Goal of the exercise =
An exact copy of the lines of the listing below between the "hfov_deg: 40.7" line and the "cx_px: -131" line, both included, is the whole answer; please omit the pictures.

++++

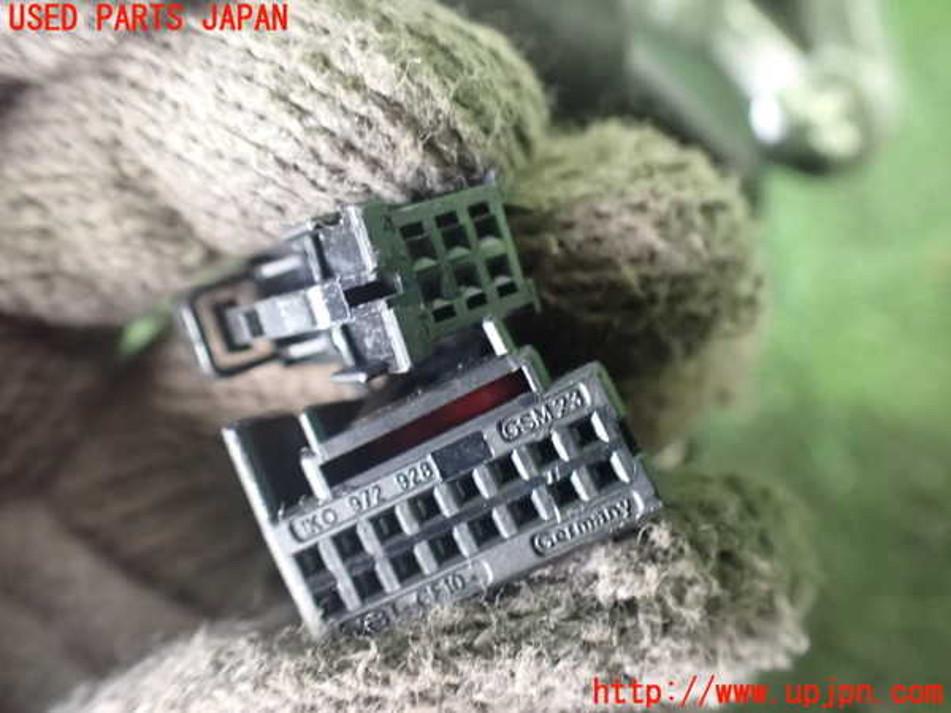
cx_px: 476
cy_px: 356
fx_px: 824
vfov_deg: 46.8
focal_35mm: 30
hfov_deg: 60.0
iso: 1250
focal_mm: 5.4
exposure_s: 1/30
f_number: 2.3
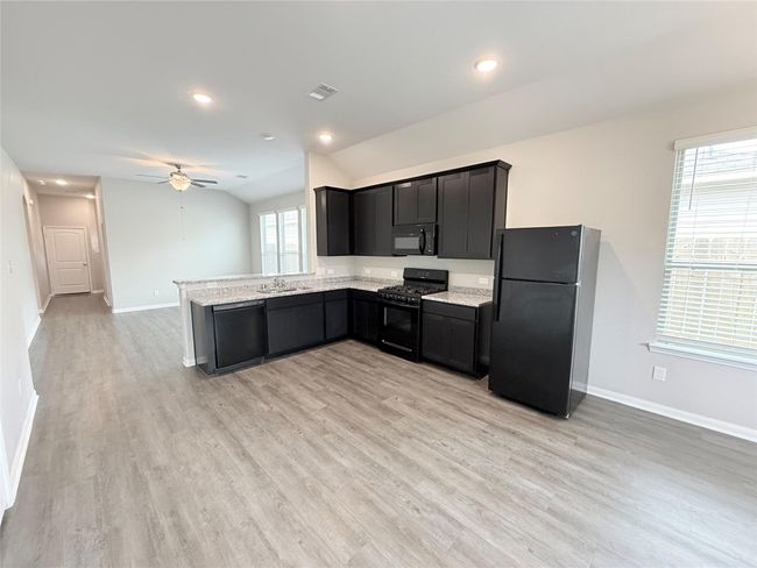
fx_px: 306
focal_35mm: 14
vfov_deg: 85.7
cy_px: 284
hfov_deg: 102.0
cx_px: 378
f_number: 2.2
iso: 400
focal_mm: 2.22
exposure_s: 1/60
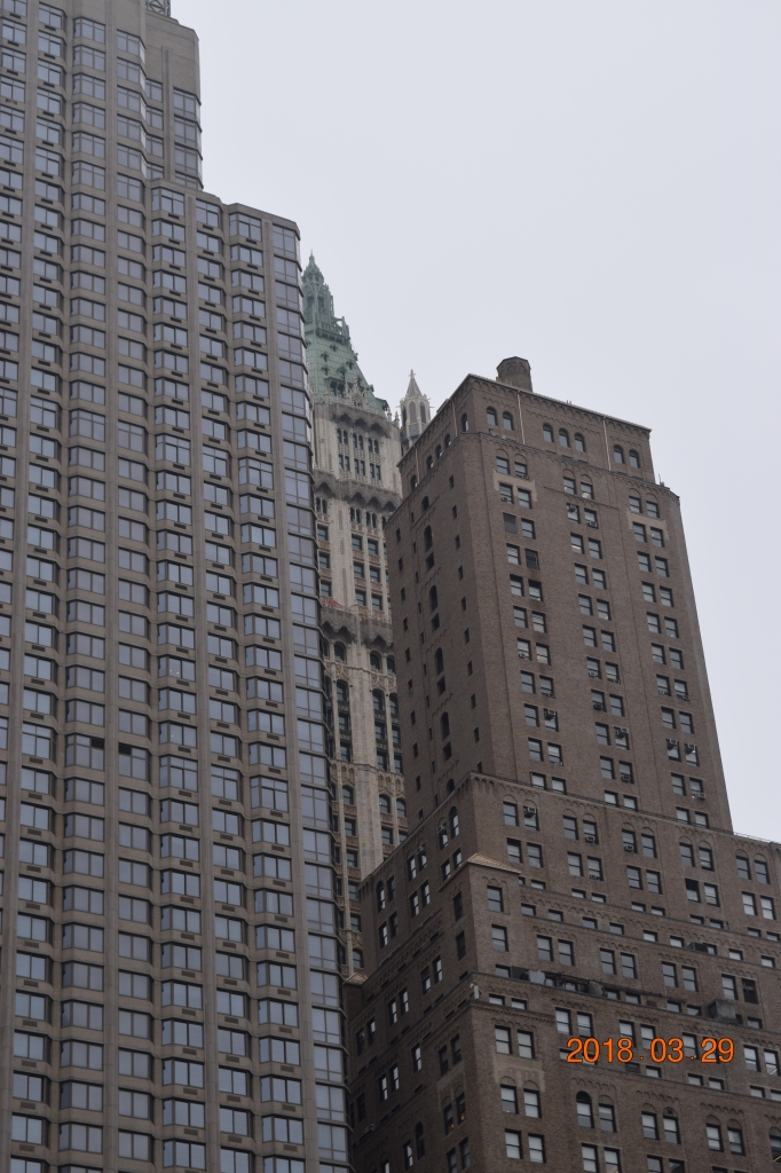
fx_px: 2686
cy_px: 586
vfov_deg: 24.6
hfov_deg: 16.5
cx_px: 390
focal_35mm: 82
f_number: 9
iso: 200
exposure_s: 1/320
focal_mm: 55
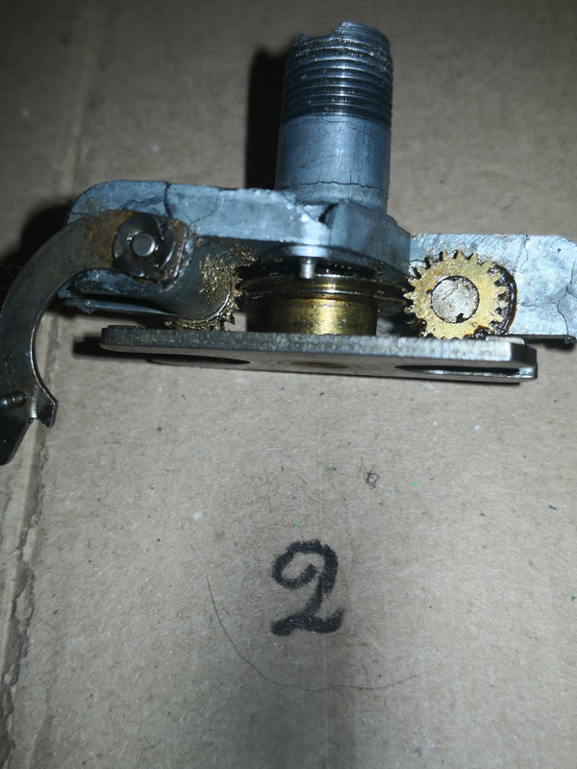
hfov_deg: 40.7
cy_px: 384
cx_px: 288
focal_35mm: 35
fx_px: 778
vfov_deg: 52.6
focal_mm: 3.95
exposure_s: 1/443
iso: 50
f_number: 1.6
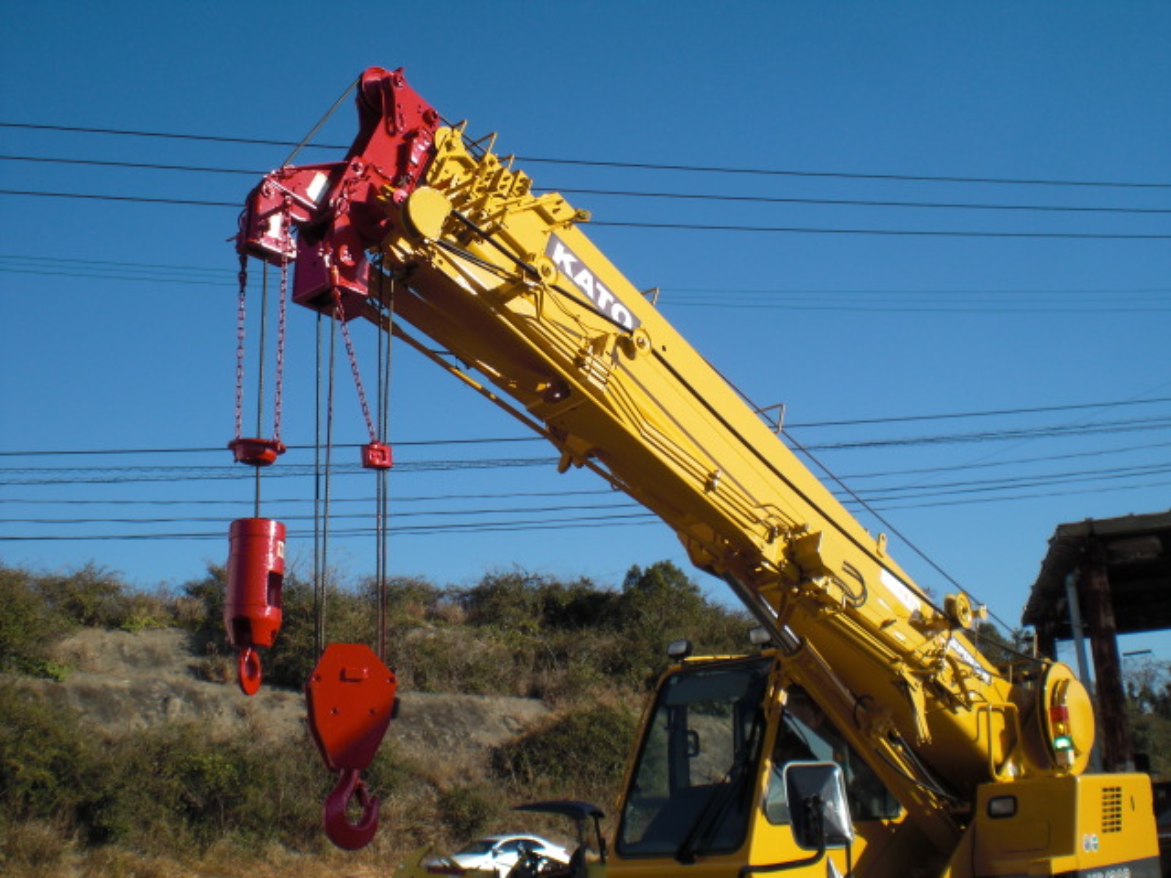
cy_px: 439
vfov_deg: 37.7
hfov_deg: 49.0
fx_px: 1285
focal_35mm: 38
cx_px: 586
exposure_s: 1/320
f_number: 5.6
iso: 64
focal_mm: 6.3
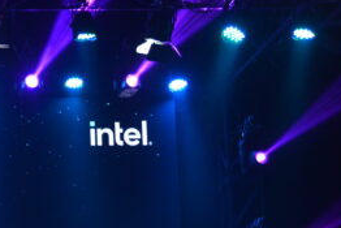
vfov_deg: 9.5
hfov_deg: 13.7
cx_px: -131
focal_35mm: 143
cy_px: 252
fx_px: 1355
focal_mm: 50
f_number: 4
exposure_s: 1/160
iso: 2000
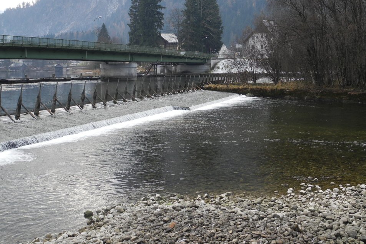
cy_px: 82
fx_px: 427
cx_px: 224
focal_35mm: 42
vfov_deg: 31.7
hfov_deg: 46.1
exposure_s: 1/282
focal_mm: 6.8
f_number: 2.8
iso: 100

++++

Response =
hfov_deg: 40.7
cy_px: 384
cx_px: 288
focal_35mm: 35
fx_px: 778
vfov_deg: 52.6
focal_mm: 3.95
exposure_s: 1/443
iso: 50
f_number: 1.6
cy_px: 439
vfov_deg: 37.7
hfov_deg: 49.0
fx_px: 1285
focal_35mm: 38
cx_px: 586
exposure_s: 1/320
f_number: 5.6
iso: 64
focal_mm: 6.3
vfov_deg: 9.5
hfov_deg: 13.7
cx_px: -131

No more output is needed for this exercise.